Okay, first off I'm new to this forum so hello! I'm an FTM who has been where you are.

Look, first and foremost, don't believe everything you read online (in reference to your comment about gender identities not changing past age three). Do you remember ever having an identity crisis, or any crisis for that matter from when you were three? I know I don't. I don't remember anything from when I was three. So if you were to rely on that internet posting, who exactly is assigning that three year old his/her gender identity? I seriously doubt it is the three year old. I myself identified as female for my childhood simply because I didn't know there was any other option. I remember looking back how certain things were different about me as a child but to say I knew something was amiss on the scale it was until I was much older would be a lie. It takes lots of time and thought to evaluate yourself and how you feel and from what I'm gathering I don't think you've given yourself enough time even though it may feel like an eternity.

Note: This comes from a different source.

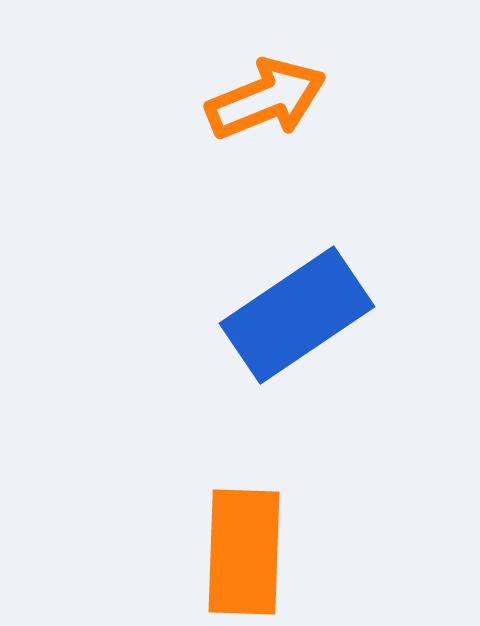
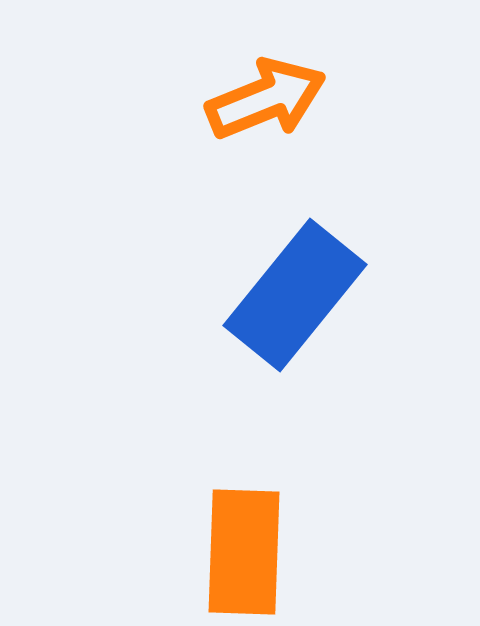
blue rectangle: moved 2 px left, 20 px up; rotated 17 degrees counterclockwise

Secondly, you have to give yourself the opportunity to try and not worry about who "lets you live it down". While many people will not understand or even support you, if you want the self torture and wondering to end, YOU have to reach the point where you put your own needs ahead of what everyone else thinks or will hold over your head. Furthermore, why are you surrounding yourself with people who would hold something of this magnitude over your head to begin with?? Those are the people who will hold you back regardless of what it is that you attempt and then, should you fail, rub it in your face. It isn't always easy to find the separation needed to give yourself the freedom to be yourself, but it is absolutely necessary. Allow yourself to be yourself first and the rest will come to you with time and thought. That's simply the best advice that I can give you.